There was a time, in what now seems like the last century, when I spent my weekday evenings in one saloon or another, particularly Kilkenny’s place a couple of blocks south of Wrigley Field on Clark Street. But that was when I was between marriages and had nothing better to do — or so I told myself — than to eat steaks and baked potatoes, swap stories with the other bar regulars, and suck up drinks, lots of drinks, before pouring myself into the sack in my one-bedroom, third-floor flat overlooking Clark and its clanging red streetcars. Looking back, I’m amazed I functioned as well as I did as a reporter in those days.

Now I am the true stereotypical suburban husband, commuting by El train on the old Lake Street Line, arriving at home every night at six P.M. and at the dining room table for supper with Catherine by about six-thirty. It may not be exciting, but it’s a life I’ve grown comfortable with. Chalk it up to rapidly advancing middle age, or maybe to a happy realization that my life has turned out better than I deserve — a whole lot better, in fact.

On my birthday in August, Catherine gave me a brand-new, just-on-the-market board game called ‘Scrabble,’ which now occupies our post-supper evenings at least a couple of times a week. For those of you who don’t know, this is a game in which you string together tiles with letters on them on a board to form words. Each letter has a numerical value, with the least-used ones — like Z and X and Q — having higher values than, say, E and S and A.

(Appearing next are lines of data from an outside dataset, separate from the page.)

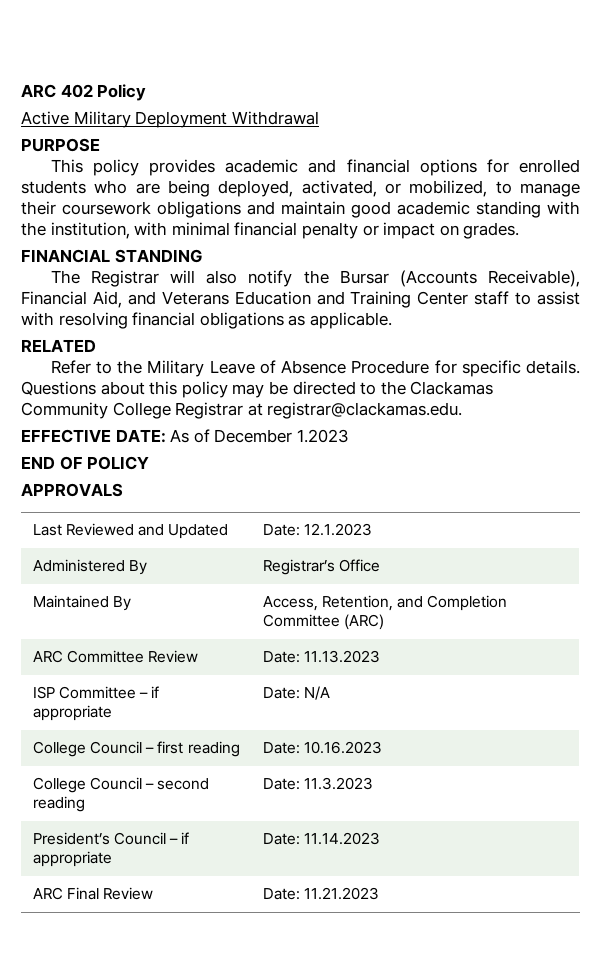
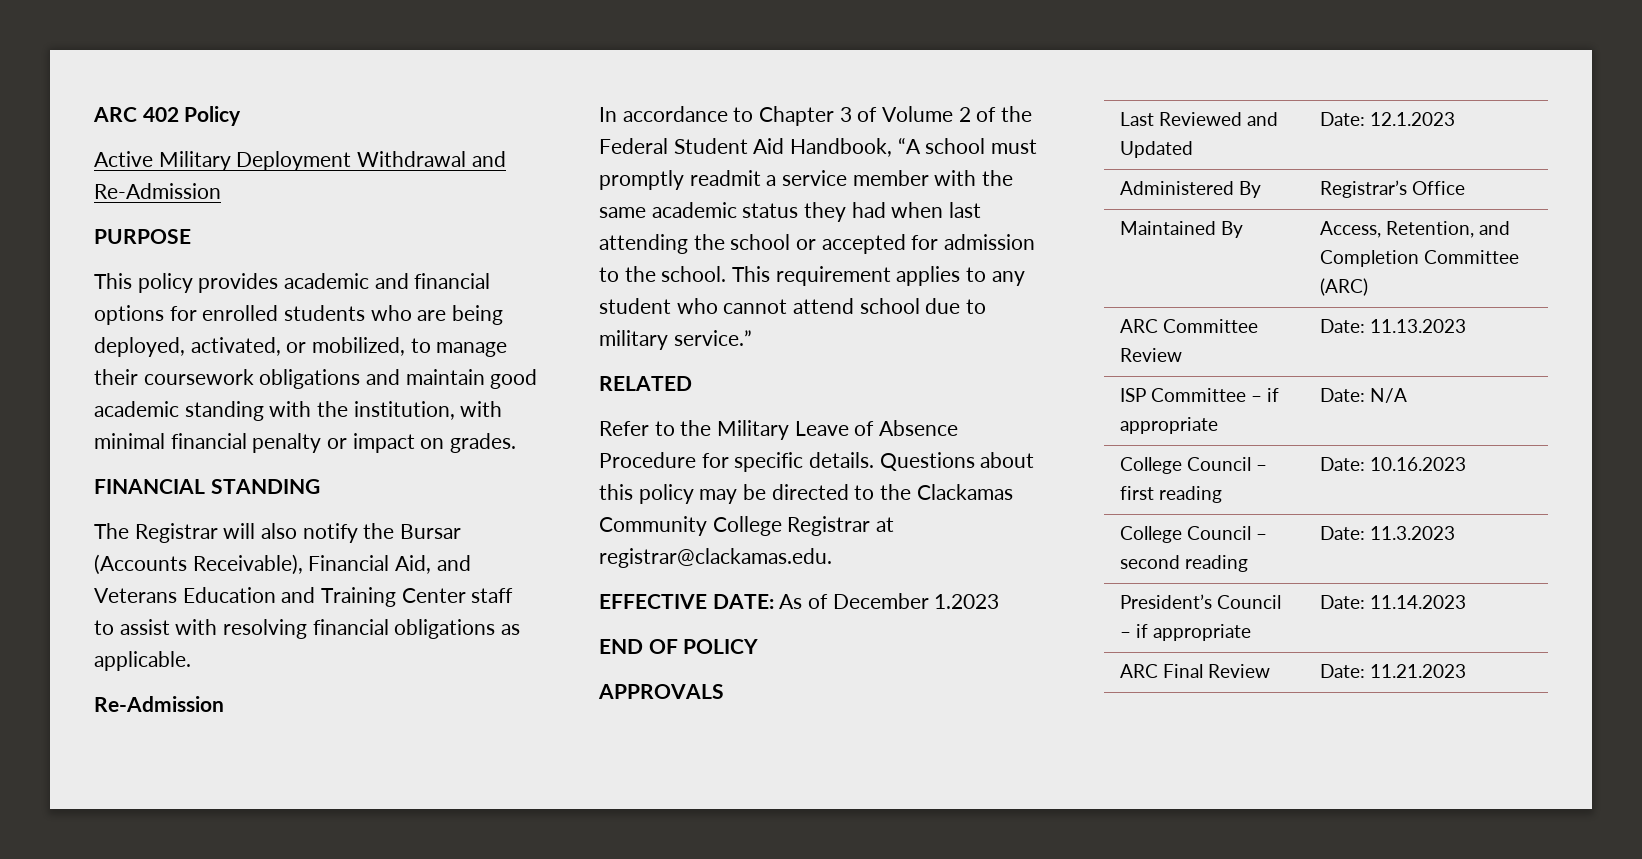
(319, 118) none -> [471,151,506,167] [94,183,221,199] and Re-Admission
(392, 320) none -> [94,696,224,712] [599,106,1033,126] [599,137,1038,157] [599,170,1014,190] [599,202,982,222] [599,234,1036,254] [599,266,1025,286] [599,298,987,314] [599,330,752,350] // Re-Admission // In accordance to Chapter 3 of Volume 2 of the Federal Student Aid Handbook, “A school must promptly readmit a service member with the same academic status they had when last attending the school or accepted for admission to the school. This requirement applies to any student who cannot attend school due to military service.”

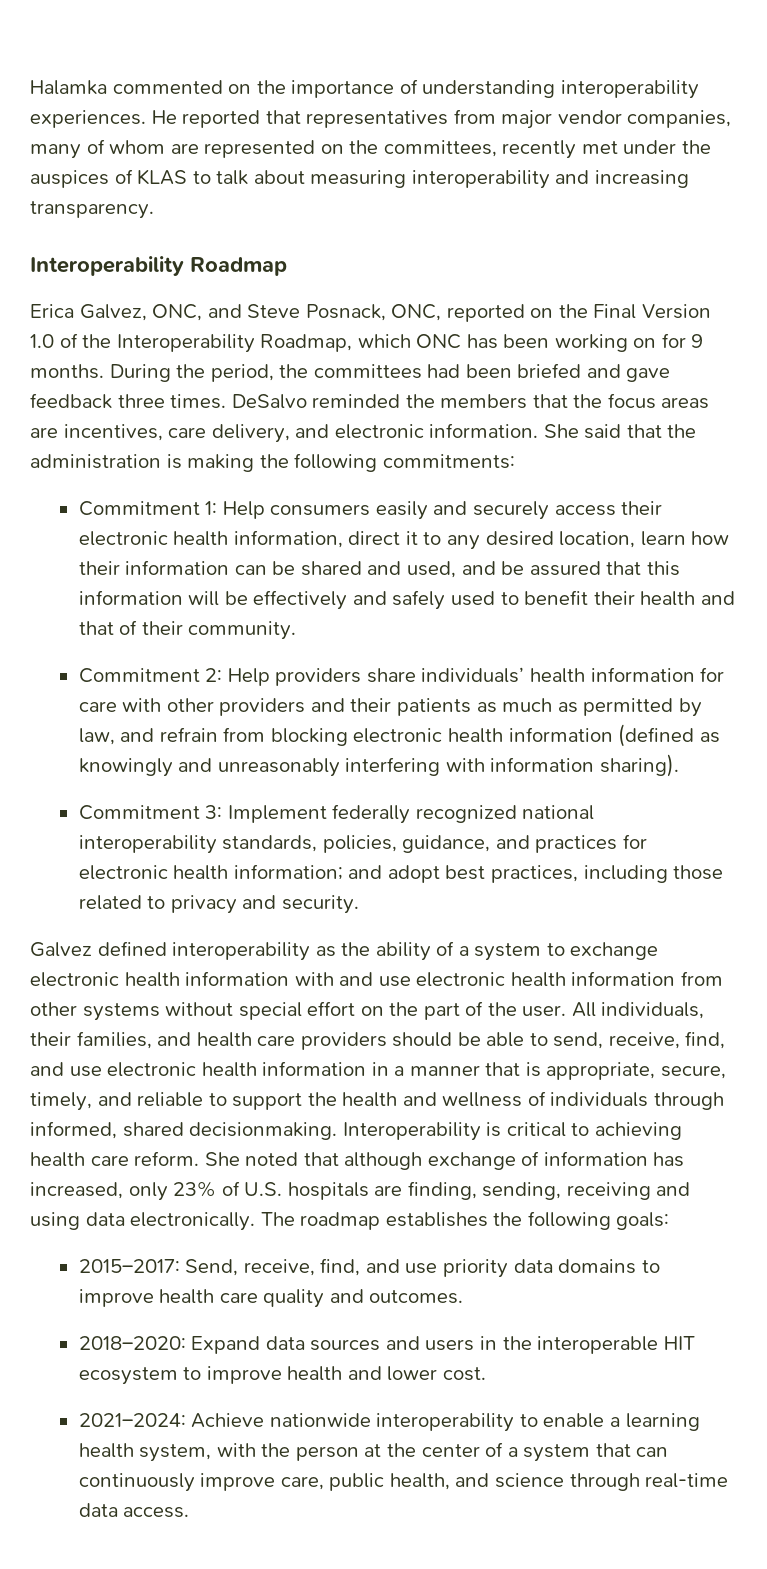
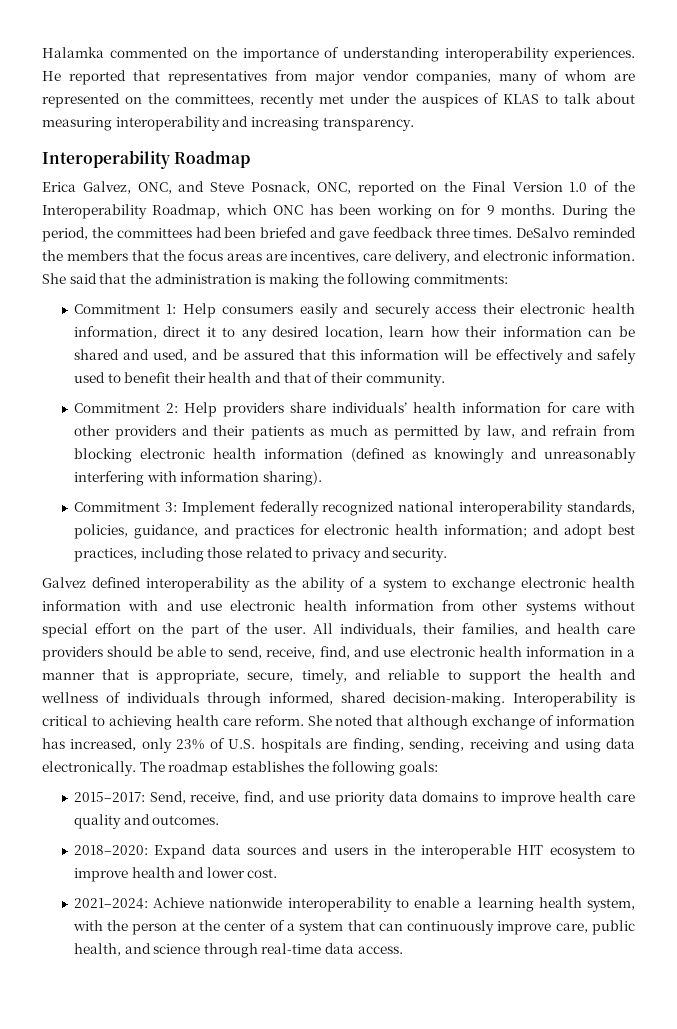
[189,1122,338,1140] decisionmaking. -> [393,692,505,707] decision-making.

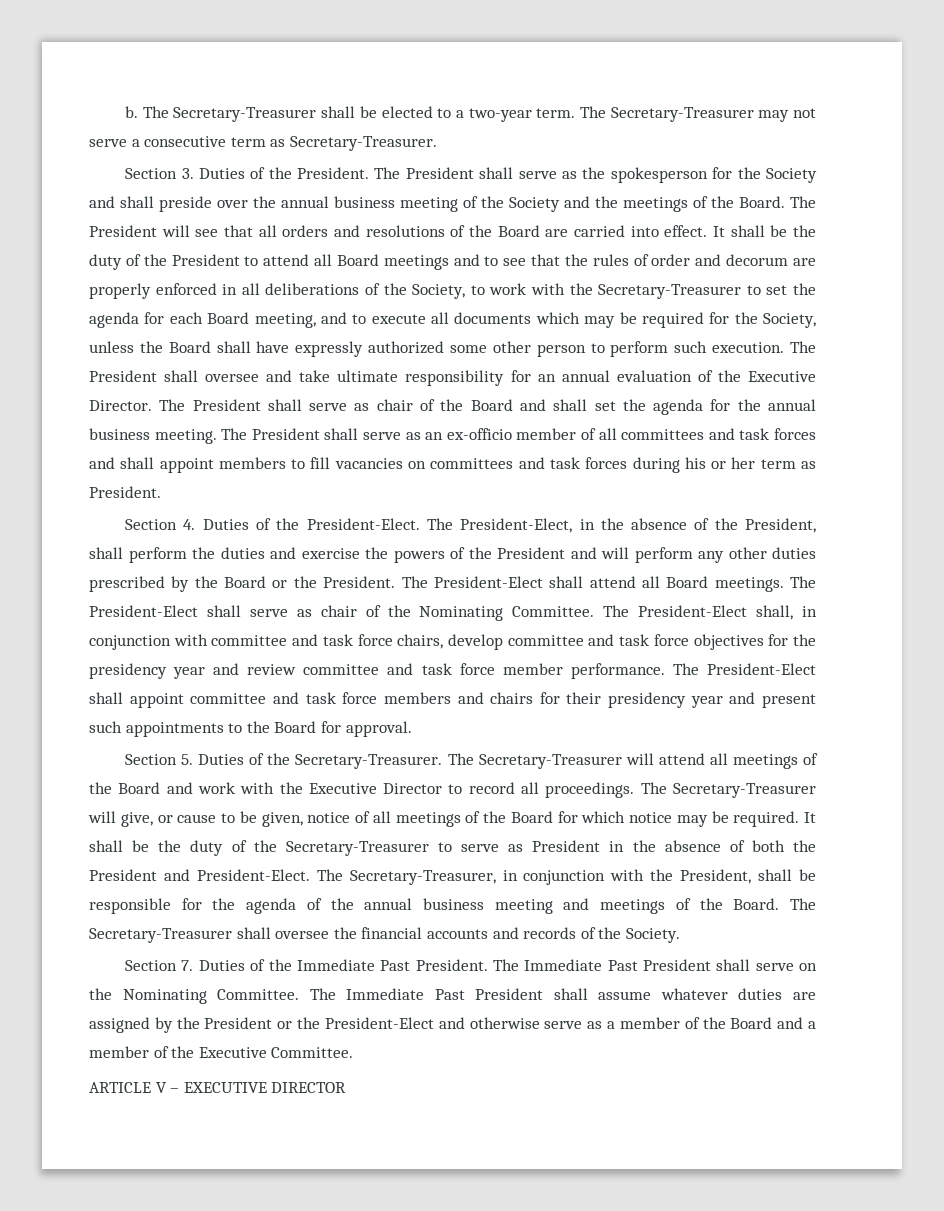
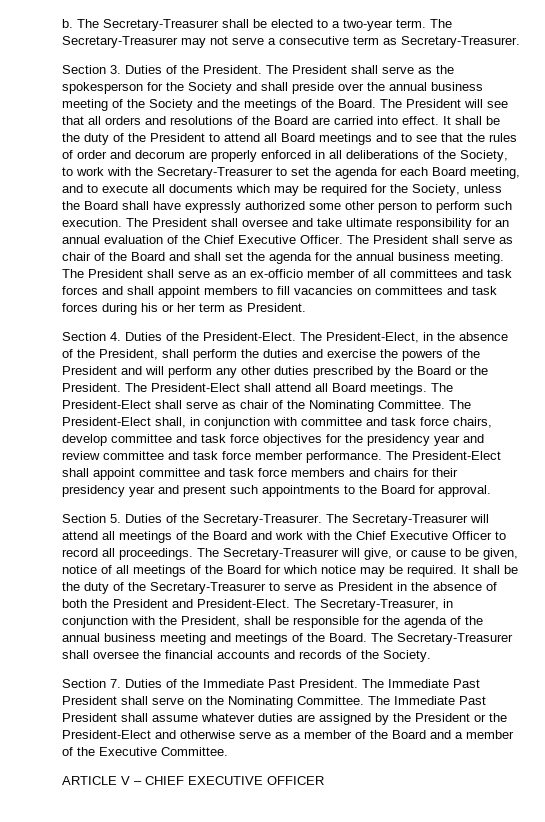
[748,371,817,382] [89,400,152,411] Executive Director. -> [204,235,343,244] Chief Executive Officer.
[308,783,443,794] Executive Director -> [356,531,492,540] Chief Executive Officer
[183,1082,347,1093] EXECUTIVE DIRECTOR -> [145,776,324,785] CHIEF EXECUTIVE OFFICER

Now I like to fancy myself as something of a wordsmith. After all, it’s presumably at least part of how I earn a salary at the self-styled ‘World’s Greatest Newspaper.’ Also, I’ve always fancied myself as having a larger vocabulary than my fellow scribes and most other people. However, Catherine has been beating me most of the time. For instance, yesterday I felt I had the game won until she laid down tiles to spell QUIXOTIC. For the record, it means ‘extravagantly chivalrous or romantic; visionary, impractical, or impracticable.’ Also for the record, she won yet again, and as usual was too polite to crow about it, although her expression was what I would term serene satisfaction.

I do beat her on occasion, although without question she has the superior vocabulary. “Must be because of all those years at the library,” she would say in self-deprecation. “And all those years reading best-selling novels and biographies and having to look up words I didn’t understand.”

“I read some of the same best-sellers you did, but I didn’t bother looking up words I didn’t know,” I conceded. “Would you say the hens and their roosters are now coming home to roost?”

“Darling, you tear through every book as if you’re on some kind of a deadline,” she said, deftly dodging my question. “It has to be a carryover from all these years as a reporter.”

“Thanks for trying to let me off the hook, but the fact is, you probably absorb far more than I do as a reader. Anyway, let’s play one more game before bed. I’m feeling lucky. And I want to see if I can get ‘quixotic’ this time.”

“Never happen,” she said with a gentle laugh as we turned back to the Scrabble board.